A recent study examining the digital maturity of six industries found that the healthcare industry ranked third in terms of overall digital maturity, as healthcare firms typically lag about a decade behind other industries in adopting business technologies that would help with customer engagement.
The study authors contend that healthcare’s intense regulatory requirements have led to a significant focus on security of customer data, often at the expense of innovation and experimentation.
Virtusa Corporation, a global provider of digital engineering and IT outsourcing services, examined the digital maturity of firms worldwide in its recent study, The Digital Transformation Race Has Begun. The September 2017 study, commissioned by Virtusa and conducted by Forrester Consulting, evaluates the state of digital transformation across six key industries—retail, banking, healthcare, insurance, telco, and media.
That study found that, currently, 85 percent of businesses surveyed said they would increase the budget their company allocates for digital transformation next year, with 37 percent indicating the increase would be by 10 percent or more.
The study was generated with input from more than 600 digital transformation decision makers in North America and Western Europe, including 101 healthcare organizations, to explore the state of digital maturity across six key industries. Respondents included C-level executives, vice presidents, and directors at companies with revenues ranging from $250 million to more than $1 billion. The healthcare respondents included healthcare payers, providers, pharma and device manufacturers.
The study deployed a digital transformation maturity index, examining firms’ innovation readiness and competency across these key industries in three areas: customer experience, operational excellence, and business innovation.
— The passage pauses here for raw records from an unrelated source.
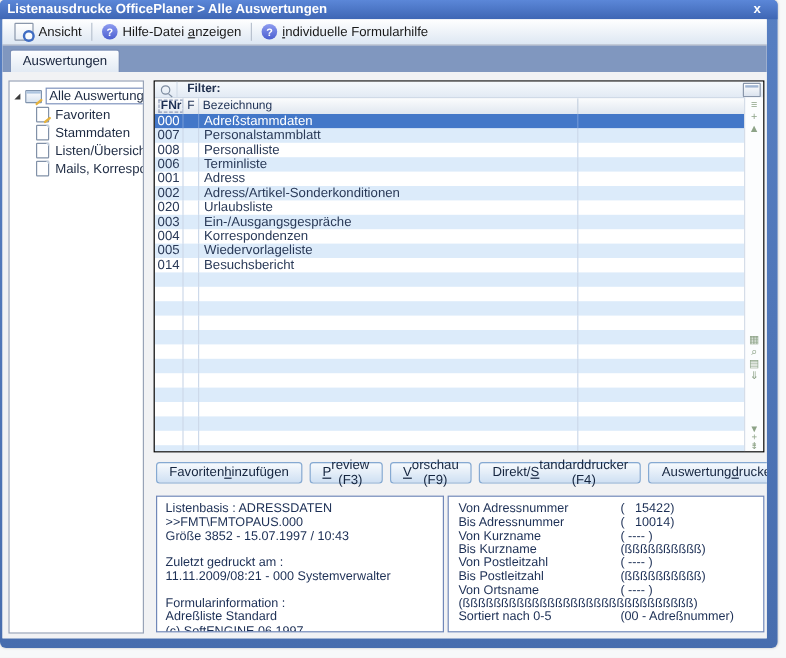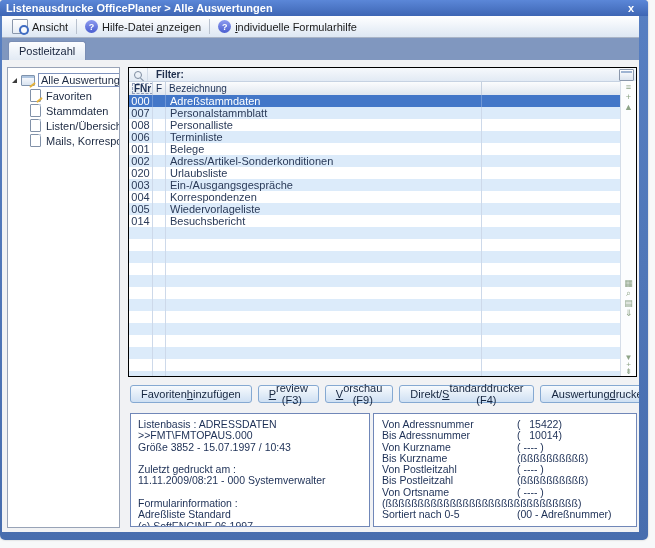"Postleitzahl" div.tab { text: Postleitzahl -> Auswertungen }
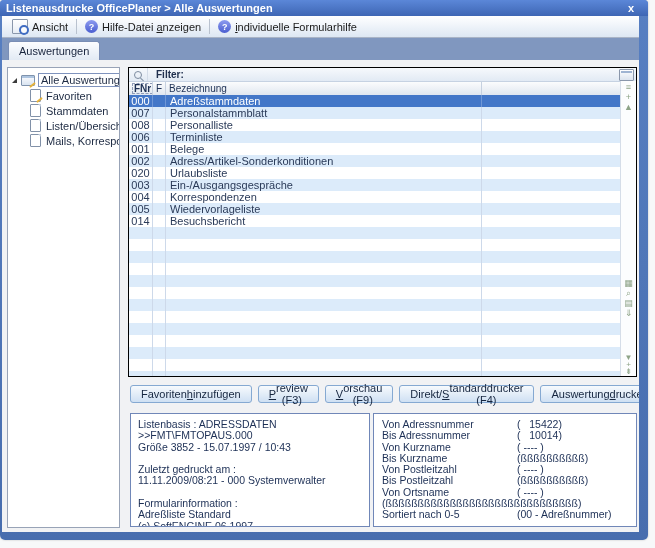"Belege" div.gc { text: Belege -> Adress }
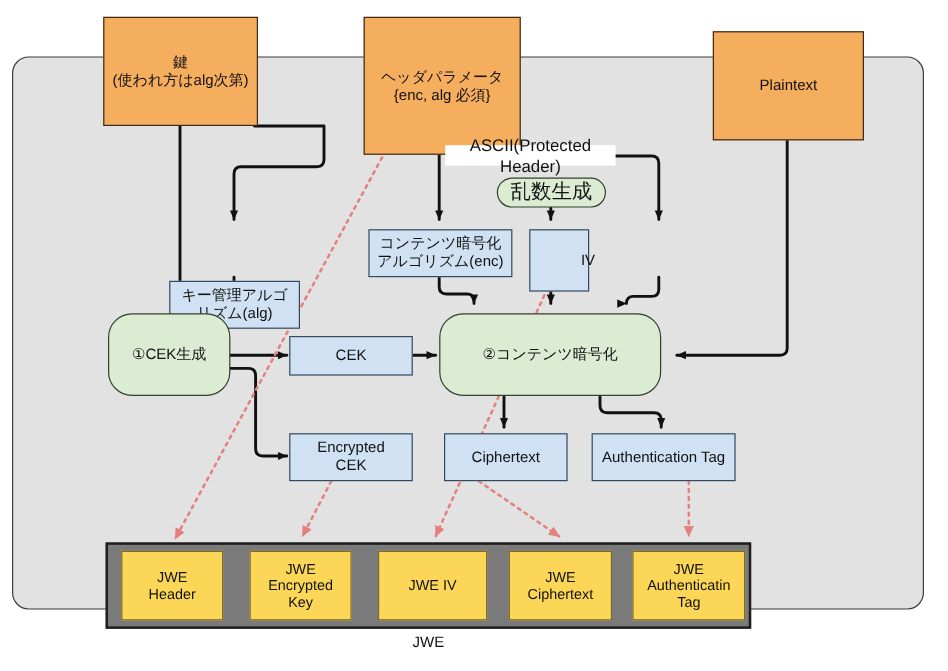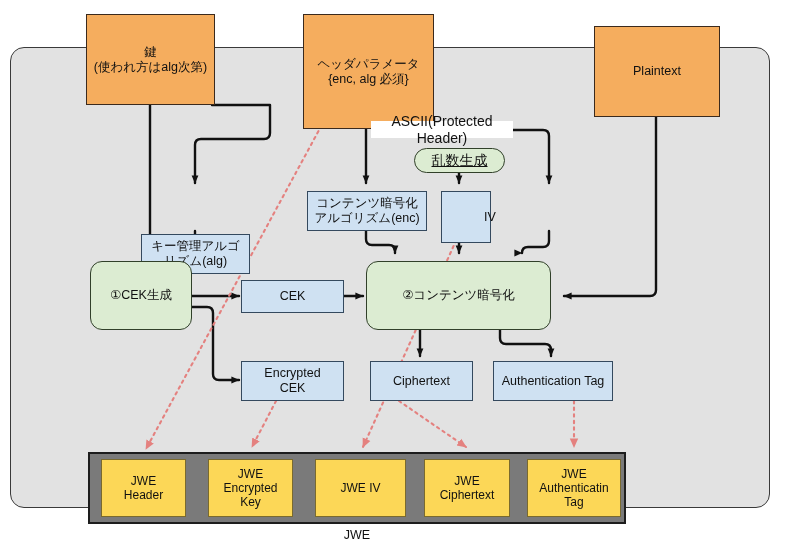"乱数生成" .pill { font-size: 14px -> 17px; text-decoration: underline -> none }
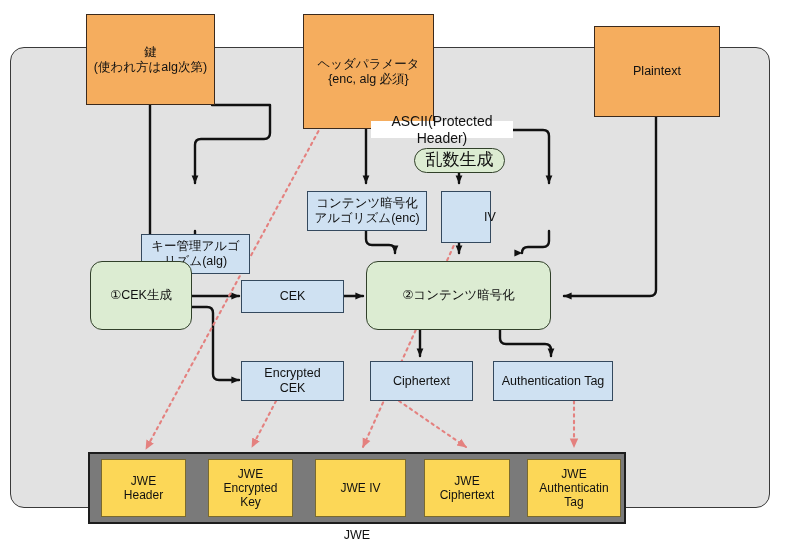"①CEK生成" .green { border-radius: 12px -> 20px }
In all three areas, firms fared slightly better in customer experience compared to operational excellence and business innovation. The study also identified five levels of digital transformation maturity firms can reach – Curious, Exploring, Deploying, Thriving, and Mastering – to best synthesize the data from the maturity index. On average, firms currently fall into the lower-to-middle range of the Deploying category (26.06 out of 45), according to the study.
The study notes that in the age of the customer, empowered, demanding customers can exercise more choice than ever before in deciding which companies will earn their business, and which will fall by the wayside. “To keep up, firms must invent or reinvent their businesses with technology at the core, or watch customers defect as their markets are disrupted.” And, the study also stated, “To move forward on digital transformation, firms must evaluate their current capabilities, then plot a path forward accordingly. Furthermore, firms must move soon to keep up with the fast pace of digital change … In the age of the customer, firms must adapt or be swept aside.”
The study found that retail outperforms other industries across all three categories, setting the standard for creating innovative, digitally-driven customer experiences.
According to the study authors, healthcare firms typically lag about a decade behind other industries in adopting business technologies that would help with customer engagement. This lag is largely driven by unique regulatory requirements placed on healthcare firms as it applies to patient data.
In terms of overall digital maturity, healthcare ranked third among the six verticals (retail, banking, healthcare, insurance, telco, and media).
What’s more, healthcare ranked second in data optimization but struggled in self-service, digital marketing, and their preparedness for disruptive business models, where they came in last, according to the study. Healthcare firms also came in fourth for customer experience and in business innovation.
The healthcare industry’s conservative and hyperregulated market prioritizes security over patient engagement, according to the research. However, “health firms have made gains---in order to survive—in managing the security of data; many of their technological investments have been focused more on business process and record-keeping at the expense of investments that tie directly into finding new forms of customer (patient) engagement and innovation,” the study states.
“The Forrester Study confirms that while most companies are preparing to make digital transformation a priority, they have a long way to go before achieving any kind of mastery over the multiple disciplines required to effectively innovate,” Frank Palermo, global head of digital solutions, Virtusa, said in a prepared statement. “Firms that are obsessed with their customer’s experience can achieve significant operational efficiencies and put innovation at the heart of their respective cultures and are the ones that will see the greatest benefits from digital transformation.”
He continued, “In today’s business climate, with industries being disrupted at every turn, companies must be able to quickly change their products and processes to pivot to take advantage of new market opportunities. As the study finds, improving digital maturity will be key to meeting the changing needs of customers in an evolving marketplace.”